• _REQUIRED ACTION_
In the listing below, find each line holding "FANNIN" and copy it.
(Beginning of THE DATA)
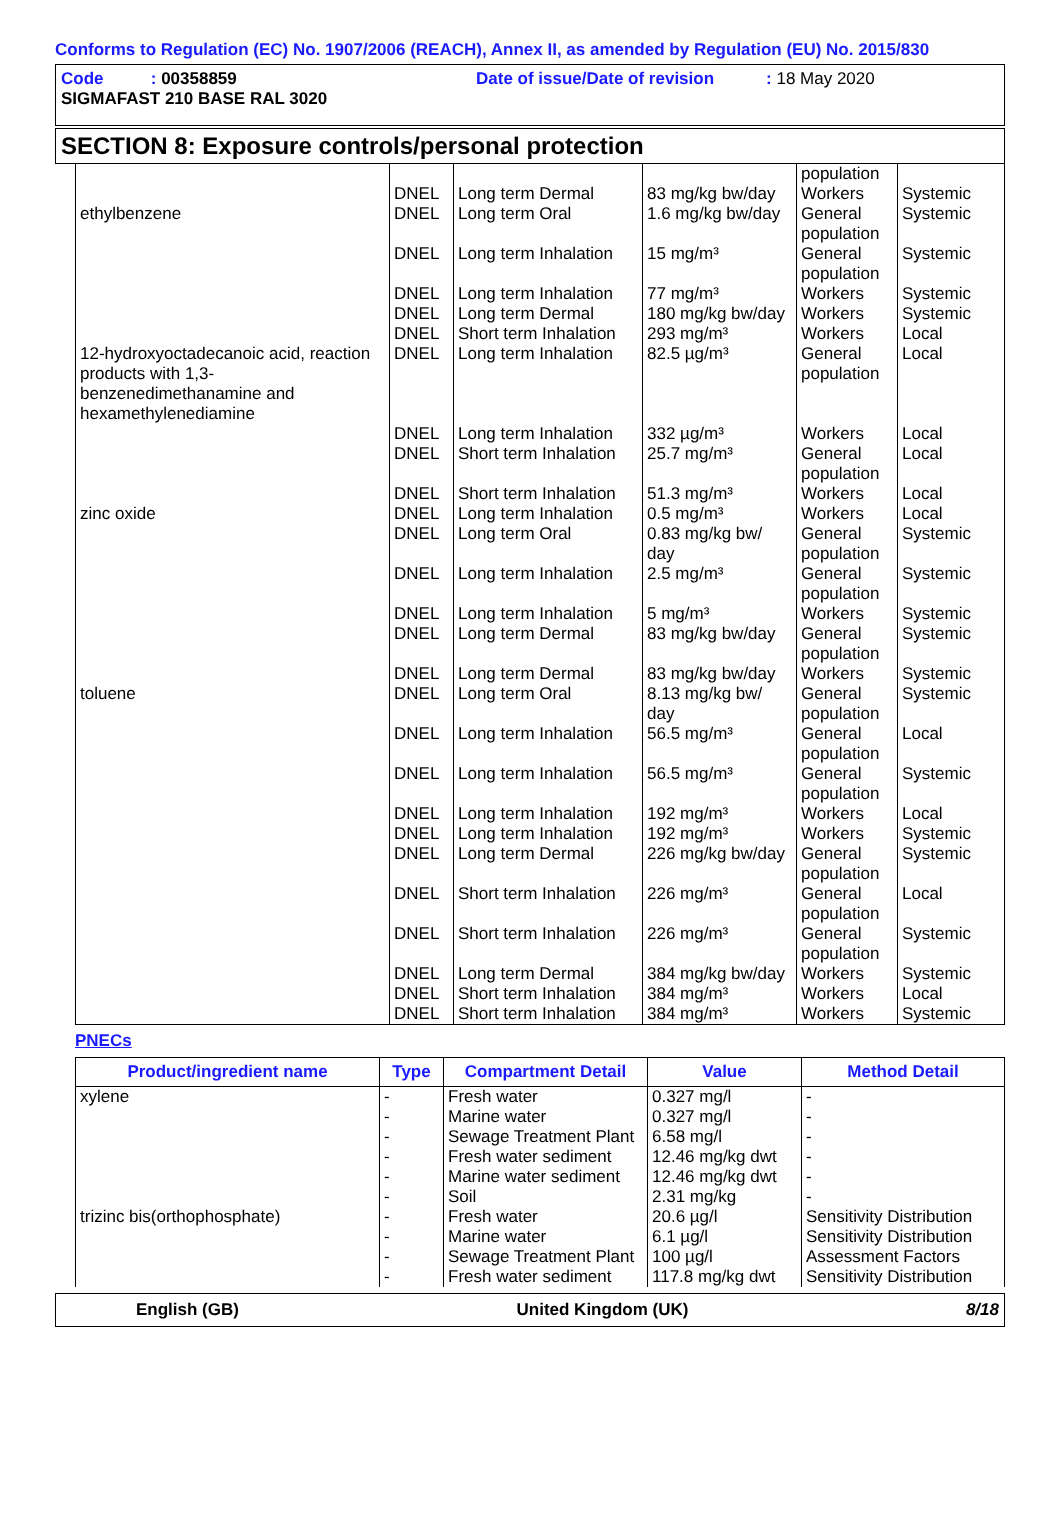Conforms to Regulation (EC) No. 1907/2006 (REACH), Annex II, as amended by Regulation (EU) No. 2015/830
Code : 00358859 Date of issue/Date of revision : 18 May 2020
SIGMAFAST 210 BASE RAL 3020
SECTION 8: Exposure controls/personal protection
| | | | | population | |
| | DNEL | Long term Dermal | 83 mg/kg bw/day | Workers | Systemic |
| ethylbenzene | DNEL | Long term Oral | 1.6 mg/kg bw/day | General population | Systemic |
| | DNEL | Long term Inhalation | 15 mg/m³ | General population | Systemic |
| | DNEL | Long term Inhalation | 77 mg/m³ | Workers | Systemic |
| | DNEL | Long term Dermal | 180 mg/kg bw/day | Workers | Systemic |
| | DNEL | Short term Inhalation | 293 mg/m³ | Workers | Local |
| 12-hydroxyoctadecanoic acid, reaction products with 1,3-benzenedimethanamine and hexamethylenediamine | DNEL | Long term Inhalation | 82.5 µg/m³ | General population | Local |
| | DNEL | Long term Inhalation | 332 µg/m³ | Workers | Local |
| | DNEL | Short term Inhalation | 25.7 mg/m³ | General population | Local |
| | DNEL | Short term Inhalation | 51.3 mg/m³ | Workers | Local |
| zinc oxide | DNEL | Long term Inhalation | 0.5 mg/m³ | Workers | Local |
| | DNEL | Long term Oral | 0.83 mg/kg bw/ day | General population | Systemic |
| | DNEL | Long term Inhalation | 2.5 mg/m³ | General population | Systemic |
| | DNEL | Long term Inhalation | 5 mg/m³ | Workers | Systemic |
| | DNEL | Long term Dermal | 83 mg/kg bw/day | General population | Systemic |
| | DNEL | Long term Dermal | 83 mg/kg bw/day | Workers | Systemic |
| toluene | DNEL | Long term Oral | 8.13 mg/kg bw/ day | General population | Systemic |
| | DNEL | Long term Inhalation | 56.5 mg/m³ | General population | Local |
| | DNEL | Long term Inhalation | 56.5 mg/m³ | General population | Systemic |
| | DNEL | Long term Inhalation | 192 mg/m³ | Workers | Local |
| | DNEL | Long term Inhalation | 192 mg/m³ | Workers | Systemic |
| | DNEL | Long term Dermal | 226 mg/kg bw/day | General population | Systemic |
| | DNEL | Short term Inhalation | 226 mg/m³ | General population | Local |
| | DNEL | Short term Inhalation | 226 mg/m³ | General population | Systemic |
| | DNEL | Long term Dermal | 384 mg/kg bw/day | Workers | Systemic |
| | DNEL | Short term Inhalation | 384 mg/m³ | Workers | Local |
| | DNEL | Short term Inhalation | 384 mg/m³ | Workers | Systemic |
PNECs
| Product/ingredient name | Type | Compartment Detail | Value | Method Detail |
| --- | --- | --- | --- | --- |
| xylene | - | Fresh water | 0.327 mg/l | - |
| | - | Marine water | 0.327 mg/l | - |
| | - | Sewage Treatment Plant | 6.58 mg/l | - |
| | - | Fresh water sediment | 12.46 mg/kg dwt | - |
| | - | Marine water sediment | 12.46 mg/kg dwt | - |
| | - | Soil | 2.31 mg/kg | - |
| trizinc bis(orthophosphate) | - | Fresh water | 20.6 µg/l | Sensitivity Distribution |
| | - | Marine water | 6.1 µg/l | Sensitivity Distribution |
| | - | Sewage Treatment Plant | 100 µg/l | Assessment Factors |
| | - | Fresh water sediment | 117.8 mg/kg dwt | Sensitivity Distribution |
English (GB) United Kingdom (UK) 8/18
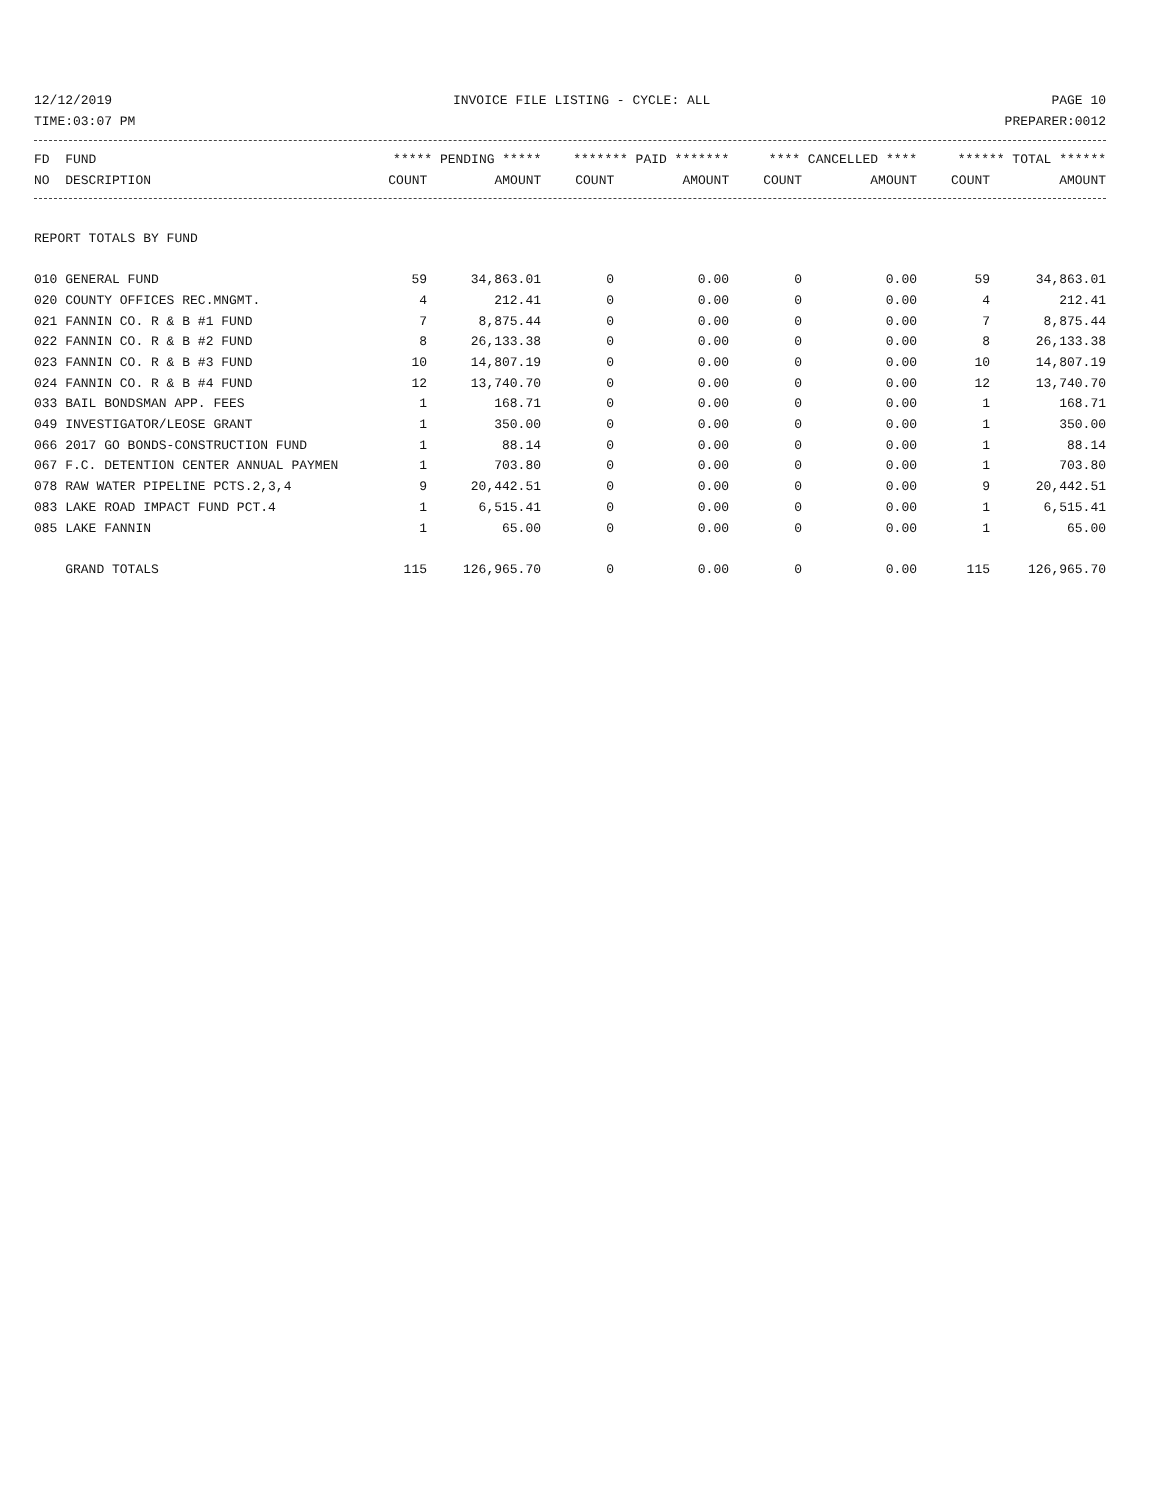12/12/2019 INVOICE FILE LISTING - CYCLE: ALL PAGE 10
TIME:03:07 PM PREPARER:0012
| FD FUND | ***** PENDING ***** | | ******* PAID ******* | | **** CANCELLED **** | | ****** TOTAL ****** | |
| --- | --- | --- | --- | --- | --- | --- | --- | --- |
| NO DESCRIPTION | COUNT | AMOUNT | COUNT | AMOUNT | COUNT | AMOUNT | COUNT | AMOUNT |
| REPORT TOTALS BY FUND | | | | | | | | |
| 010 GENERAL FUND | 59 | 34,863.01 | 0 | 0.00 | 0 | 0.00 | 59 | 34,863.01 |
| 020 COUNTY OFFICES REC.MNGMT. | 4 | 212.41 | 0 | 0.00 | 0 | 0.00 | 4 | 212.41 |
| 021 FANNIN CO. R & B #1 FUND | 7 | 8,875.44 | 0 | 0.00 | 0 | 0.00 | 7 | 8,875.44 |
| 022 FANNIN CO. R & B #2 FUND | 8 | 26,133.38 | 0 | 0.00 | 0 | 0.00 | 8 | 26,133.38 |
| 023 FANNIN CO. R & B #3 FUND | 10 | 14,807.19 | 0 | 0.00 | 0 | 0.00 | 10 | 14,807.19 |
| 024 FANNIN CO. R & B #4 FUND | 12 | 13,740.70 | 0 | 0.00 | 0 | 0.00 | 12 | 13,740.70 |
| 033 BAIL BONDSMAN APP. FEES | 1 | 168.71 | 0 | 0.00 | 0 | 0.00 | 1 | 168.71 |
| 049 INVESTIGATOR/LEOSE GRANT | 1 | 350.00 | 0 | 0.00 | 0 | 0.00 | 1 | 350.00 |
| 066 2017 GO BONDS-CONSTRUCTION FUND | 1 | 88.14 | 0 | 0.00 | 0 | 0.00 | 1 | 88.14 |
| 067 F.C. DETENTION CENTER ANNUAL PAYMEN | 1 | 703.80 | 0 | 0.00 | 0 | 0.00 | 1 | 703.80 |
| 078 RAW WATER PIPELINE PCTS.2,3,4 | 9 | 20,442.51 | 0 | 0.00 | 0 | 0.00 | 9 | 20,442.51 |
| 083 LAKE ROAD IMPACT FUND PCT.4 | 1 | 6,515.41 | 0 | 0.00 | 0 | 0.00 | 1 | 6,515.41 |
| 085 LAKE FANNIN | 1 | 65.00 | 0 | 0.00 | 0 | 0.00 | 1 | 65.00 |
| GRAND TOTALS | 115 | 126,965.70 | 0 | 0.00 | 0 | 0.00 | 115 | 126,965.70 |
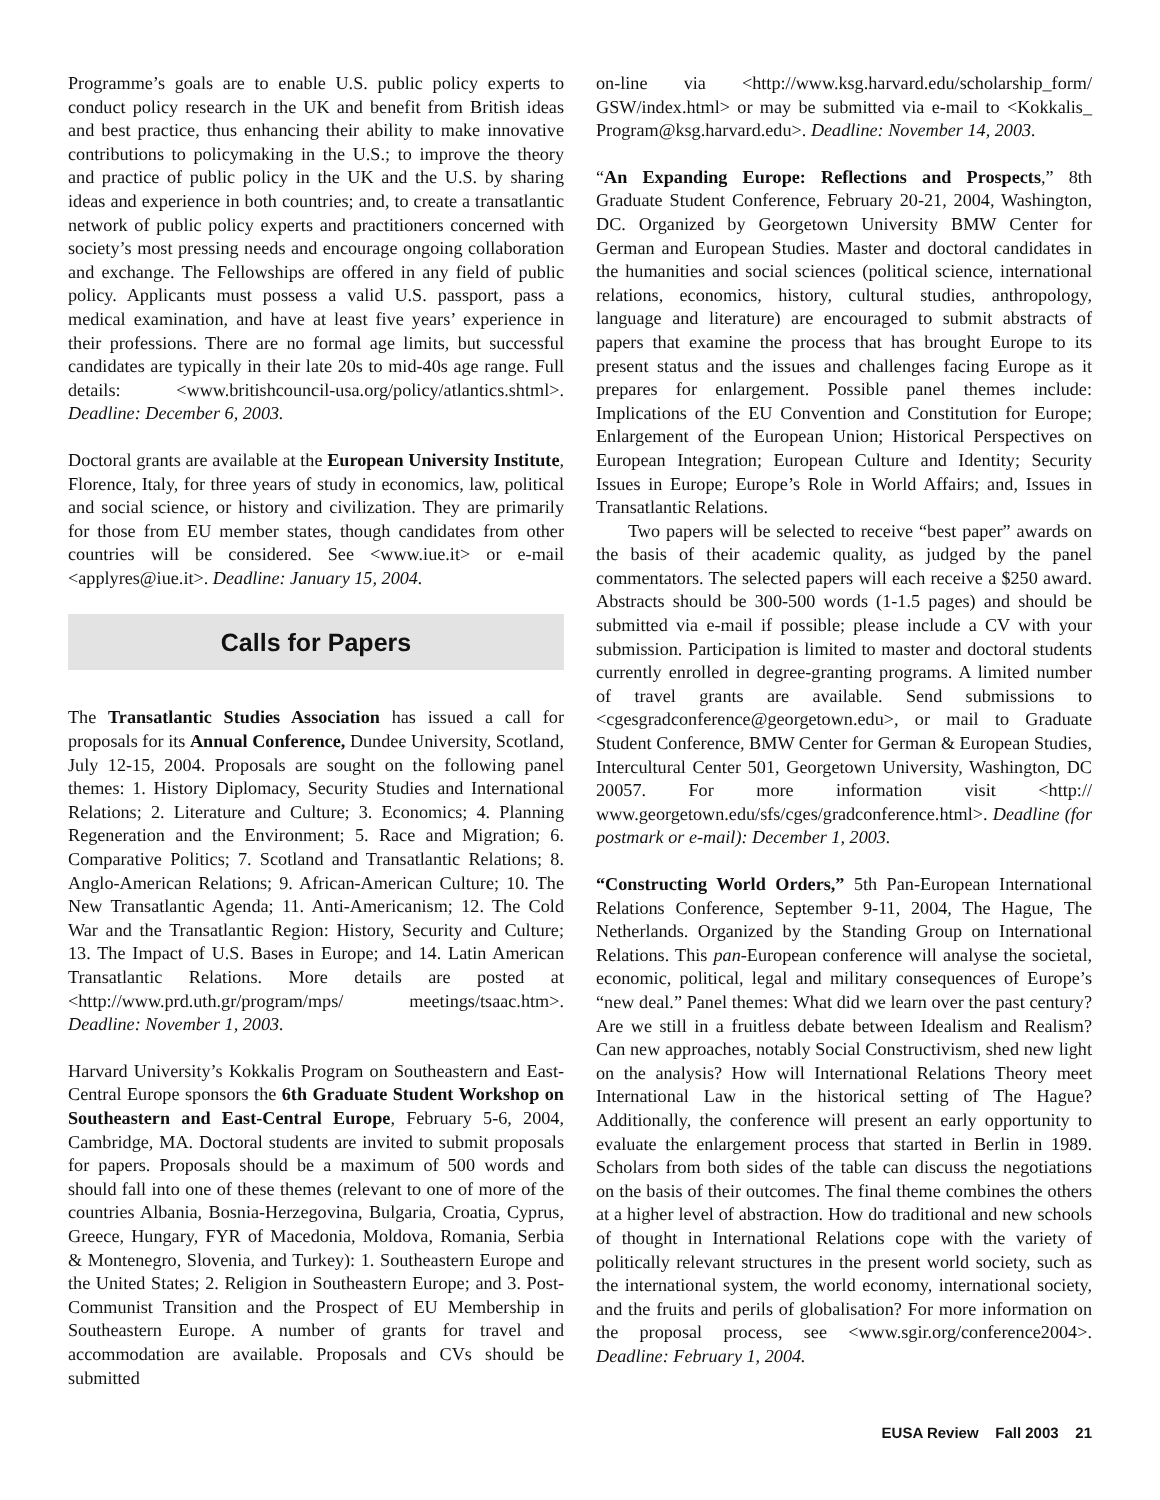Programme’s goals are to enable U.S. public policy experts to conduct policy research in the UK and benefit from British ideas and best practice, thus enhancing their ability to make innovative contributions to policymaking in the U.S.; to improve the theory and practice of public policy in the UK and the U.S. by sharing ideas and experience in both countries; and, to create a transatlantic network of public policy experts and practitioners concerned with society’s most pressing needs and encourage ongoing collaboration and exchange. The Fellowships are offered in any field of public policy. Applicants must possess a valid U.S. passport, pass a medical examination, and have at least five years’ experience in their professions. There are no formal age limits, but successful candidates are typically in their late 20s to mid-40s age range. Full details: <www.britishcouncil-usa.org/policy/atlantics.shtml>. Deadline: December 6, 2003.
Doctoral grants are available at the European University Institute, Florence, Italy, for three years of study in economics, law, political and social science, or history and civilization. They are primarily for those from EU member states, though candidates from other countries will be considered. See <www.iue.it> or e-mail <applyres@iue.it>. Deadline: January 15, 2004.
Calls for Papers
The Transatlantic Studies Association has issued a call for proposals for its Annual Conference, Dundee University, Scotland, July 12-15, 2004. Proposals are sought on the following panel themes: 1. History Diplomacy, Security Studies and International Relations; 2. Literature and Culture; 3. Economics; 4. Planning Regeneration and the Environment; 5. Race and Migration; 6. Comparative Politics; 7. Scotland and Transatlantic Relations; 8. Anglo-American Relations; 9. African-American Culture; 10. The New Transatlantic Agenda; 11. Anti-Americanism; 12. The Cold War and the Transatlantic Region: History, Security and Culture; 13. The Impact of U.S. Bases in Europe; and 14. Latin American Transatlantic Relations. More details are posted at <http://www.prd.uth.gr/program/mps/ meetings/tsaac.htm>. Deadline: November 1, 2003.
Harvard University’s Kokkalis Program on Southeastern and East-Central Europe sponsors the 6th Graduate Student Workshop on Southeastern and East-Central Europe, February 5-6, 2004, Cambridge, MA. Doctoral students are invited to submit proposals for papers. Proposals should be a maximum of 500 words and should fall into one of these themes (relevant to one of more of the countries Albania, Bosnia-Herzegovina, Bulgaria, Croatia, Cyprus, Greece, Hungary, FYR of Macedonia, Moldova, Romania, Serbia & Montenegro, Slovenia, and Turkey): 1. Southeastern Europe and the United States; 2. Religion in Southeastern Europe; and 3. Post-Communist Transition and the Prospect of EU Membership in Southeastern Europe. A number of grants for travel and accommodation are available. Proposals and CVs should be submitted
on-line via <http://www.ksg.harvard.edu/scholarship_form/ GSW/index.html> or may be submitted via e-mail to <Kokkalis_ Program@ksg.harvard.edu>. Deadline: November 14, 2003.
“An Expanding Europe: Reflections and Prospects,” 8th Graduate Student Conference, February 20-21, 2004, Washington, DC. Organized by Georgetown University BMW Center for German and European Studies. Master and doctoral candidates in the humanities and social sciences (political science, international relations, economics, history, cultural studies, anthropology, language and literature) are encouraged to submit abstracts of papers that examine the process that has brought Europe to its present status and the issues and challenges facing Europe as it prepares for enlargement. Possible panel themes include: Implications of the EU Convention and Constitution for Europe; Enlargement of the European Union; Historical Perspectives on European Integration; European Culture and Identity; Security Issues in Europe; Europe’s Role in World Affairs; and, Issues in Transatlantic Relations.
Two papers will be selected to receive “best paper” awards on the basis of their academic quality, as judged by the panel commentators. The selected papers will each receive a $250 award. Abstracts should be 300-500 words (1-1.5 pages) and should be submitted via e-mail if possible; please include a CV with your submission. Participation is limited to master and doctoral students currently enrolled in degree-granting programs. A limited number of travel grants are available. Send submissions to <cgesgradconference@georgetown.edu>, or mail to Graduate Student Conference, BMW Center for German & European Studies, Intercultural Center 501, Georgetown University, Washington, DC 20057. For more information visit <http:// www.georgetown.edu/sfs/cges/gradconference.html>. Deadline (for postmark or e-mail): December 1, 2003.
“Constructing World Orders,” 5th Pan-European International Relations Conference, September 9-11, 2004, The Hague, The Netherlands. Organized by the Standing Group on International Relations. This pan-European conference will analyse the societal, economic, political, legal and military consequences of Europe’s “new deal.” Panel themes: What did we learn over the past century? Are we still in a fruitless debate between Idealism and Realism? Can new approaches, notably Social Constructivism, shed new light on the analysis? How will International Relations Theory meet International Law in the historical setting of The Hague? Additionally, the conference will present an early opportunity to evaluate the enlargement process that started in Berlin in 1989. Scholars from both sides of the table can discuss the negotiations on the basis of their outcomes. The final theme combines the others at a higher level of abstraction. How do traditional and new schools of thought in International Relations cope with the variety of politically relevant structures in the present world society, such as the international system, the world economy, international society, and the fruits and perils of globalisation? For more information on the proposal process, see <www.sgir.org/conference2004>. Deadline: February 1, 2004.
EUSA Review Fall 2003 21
(End of THE DATA)
• _COMPLETED EXERCISE_
| 021 FANNIN CO. R & B #1 FUND | 7 | 8,875.44 | 0 | 0.00 | 0 | 0.00 | 7 | 8,875.44 |
| 022 FANNIN CO. R & B #2 FUND | 8 | 26,133.38 | 0 | 0.00 | 0 | 0.00 | 8 | 26,133.38 |
| 023 FANNIN CO. R & B #3 FUND | 10 | 14,807.19 | 0 | 0.00 | 0 | 0.00 | 10 | 14,807.19 |
| 024 FANNIN CO. R & B #4 FUND | 12 | 13,740.70 | 0 | 0.00 | 0 | 0.00 | 12 | 13,740.70 |
| 085 LAKE FANNIN | 1 | 65.00 | 0 | 0.00 | 0 | 0.00 | 1 | 65.00 |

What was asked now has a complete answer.